4
votes

I'm lost with skeletal animation. I've read some things about this, but their is still one thing I don't understand. This is conclusions I have. I saw 3 ways to animate a mesh with bones :

  • I have a Mesh class that contains vertices, vertex buffer, index buffer and texture Shader, and transform matrix. I could use class for each bone, add weight and it could me easy to animate the model. But that means use too much memory because some things stored are used some time when they have to be only once.

  • Use vertex shader. Add weight and bone index in the input vertex parameter, and use a matrix array as a global variable, so in the shader I just have to use the matrix of the bone. This solution seems more efficient for me, but I remember that on the directx 11 tutorial ( from Rastertek ) he said that HLSL should be fast because its used a lot of time, and I think this would be too heavy. Anyway this is the solution I'll try, at least to know if that works or not.

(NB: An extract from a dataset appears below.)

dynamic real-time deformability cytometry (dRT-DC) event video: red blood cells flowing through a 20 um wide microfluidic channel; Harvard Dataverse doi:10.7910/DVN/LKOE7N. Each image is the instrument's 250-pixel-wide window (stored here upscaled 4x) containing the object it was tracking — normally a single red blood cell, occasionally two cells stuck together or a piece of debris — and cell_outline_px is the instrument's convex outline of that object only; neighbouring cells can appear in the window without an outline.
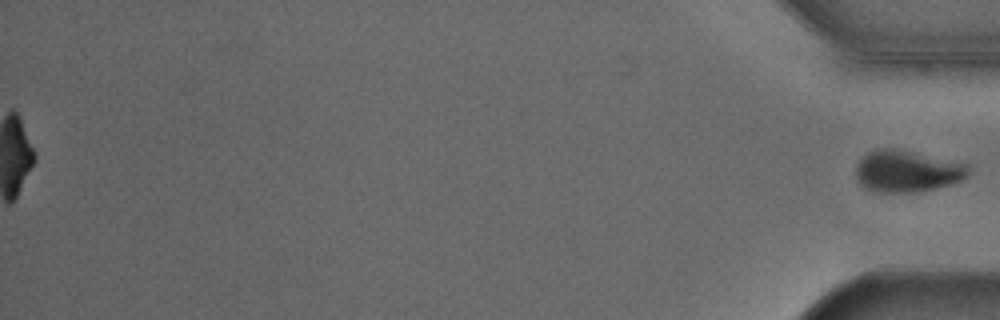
{"species": "Egyptian fruit bat (a non-hibernating species)", "species_latin": "Rousettus aegyptiacus", "temperature_condition": "cold", "stored_images_in_passage": 53, "segment_of_instrument_passage": [2, 2], "camera_frame_rate_fps": 3000, "um_per_image_px": 0.085, "animal": {"sex": "male"}, "frame": {"image": 1, "passage_image": 53, "time_ms": 17.333, "image_size_px": [1000, 320], "cell_outline_px": [[968, 176], [960, 180], [948, 184], [916, 192], [880, 192], [864, 188], [856, 180], [856, 168], [860, 160], [868, 152], [876, 148], [900, 148], [968, 164]], "centroid_in_image_um": [77.06, 14.53], "position_along_channel_um": 358.1, "area_um2": 27.34}}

  • Use matrix and inverse matrix for each bones. As far as a read, this is the way to take. But this is the way I didn't understand. Why are matrix inverse used here, and how matrices are "linked" to vertices. I mean if I move the matrix for the right hand bone, what said in the code that only right hand vertices will be used?

So my questions are :

  • Is the second way viable? or it will be too much for the GPU with some mesh and animations?
  • Can someone explain the way matrices are linked to vertices and why are matrix inverse used? Or link me something about this.

I hope you did understand me, because I'm not sure i explained well. And please excuse my english, I did as good as I could. Thanks in advance.

1

1 Answers

8
votes

The first approach can work if there are only rigid parts in the model. As soon as there are deformable parts you get holes or other artifacts. E.g. if you have a model of an arm and you rotate the forearm, there will be a hole at the elbow and overlapping triangles at the crook.

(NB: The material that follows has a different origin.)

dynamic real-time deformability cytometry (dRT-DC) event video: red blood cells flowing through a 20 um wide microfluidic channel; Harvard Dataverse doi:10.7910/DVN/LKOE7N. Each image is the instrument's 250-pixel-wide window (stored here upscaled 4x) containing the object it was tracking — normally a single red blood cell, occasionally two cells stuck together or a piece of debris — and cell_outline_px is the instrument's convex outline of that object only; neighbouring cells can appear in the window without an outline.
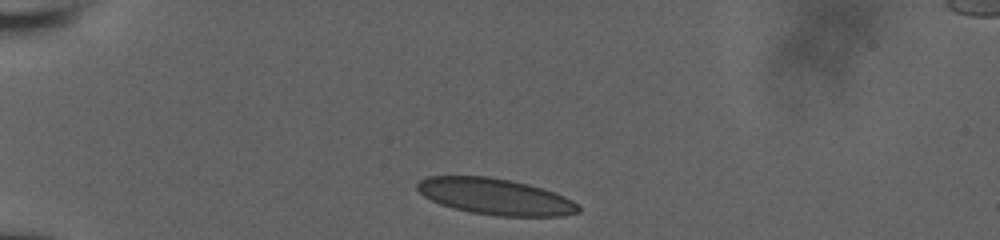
{"species": "human", "species_latin": "Homo sapiens", "temperature_condition": "room temperature", "stored_images_in_passage": 35, "camera_frame_rate_fps": 3000, "um_per_image_px": 0.085, "donor": {"sex": "male"}, "frame": {"image": 1, "passage_image": 1, "time_ms": 0.0, "image_size_px": [1000, 240], "cell_outline_px": [[580, 212], [560, 216], [500, 216], [472, 212], [452, 208], [440, 204], [424, 196], [416, 188], [416, 184], [420, 180], [428, 176], [488, 176], [528, 184], [564, 196], [572, 200], [580, 208]], "centroid_in_image_um": [42.07, 16.71], "position_along_channel_um": 42.9, "area_um2": 33.76}}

For the second approach - well, I don't really know how you intend to do this. The pixel shader is definitely the wrong place to do it. Everything that needs to be done can be done in the vertex shader.

Which leads us to approach 3.

I admit that skeleton based animations are a bit tricky to understand. Let's consider the above example: a model of an arm, consisting of upper arm and forearm. For this model we need two bones: One from shoulder to elbow and one from elbow to the hand.

Each vertex should be linked to at least one bone. This is done with vertex weights. Let's assume that there are some shoulder vertices that are influenced by the shoulder only. The elbow vertices are influenced by both bones and the hand vertices are influenced by the forearm bone only. That yields the following weights:

bone:               | upper arm bone | forearm bone
--------------------+----------------+--------------
shoulder vertices:  |       1        |       0
elbow vertices:     |       0.5      |       0.5
hand vertices:      |       0        |       1

The first thing to do is to calculate the position and orientation of all bones. This is done with a matrix for each bone. Usually an animator is responsible for calculating these matrices. This matrix would place a bone from some reference position to its current position. The reference position is the same for all bones and can be chosen freely.

The next thing to do is to calculate the resulting vertex positions. We know that the vertices move together with their bones. Therefore, we need the vertex positions in a local coordinate system of the bone. However, usually the vertex positions are given in world coordinates in the bind pose. That's what the inverse matrix is for. It transforms vertices from world space (bind pose) to a bone's local space. There is one inverse matrix for each bone.

When we have the vertex in the bone's local system we have to transform them according to the bone's movement. For shoulder vertices and hand vertices this task is trivial. We can use the bone's matrices and multiply those to the inverse matrices.

For the elbow vertices this is not that easy. In fact there are a variety of methods to calculate the transformation. We need to blend the two bones' transformations with the given weights. The easiest way to do this is to multiply the matrices by their weights and add them together. This gives the final transformation that can be used to transform the vertex position.

The steps are (for one influencing bone only):

  1. Transform the vertex position from bind pose to local bone system.
  2. Calculate the bone transformation matrix with the animator.
  3. Transform the vertex position from local bone system to animated position with the bone matrix.

If there is more than one influencing bone, the matrices have to be blended. The link of bones and vertices is achieved with vertex weights. Usually, a vertex does not save weights for all bones. Instead the maximum number of influencing bones is restricted to e.g. 4. Then the vertex stores the indices of the first 4 most influencing bones and their weights.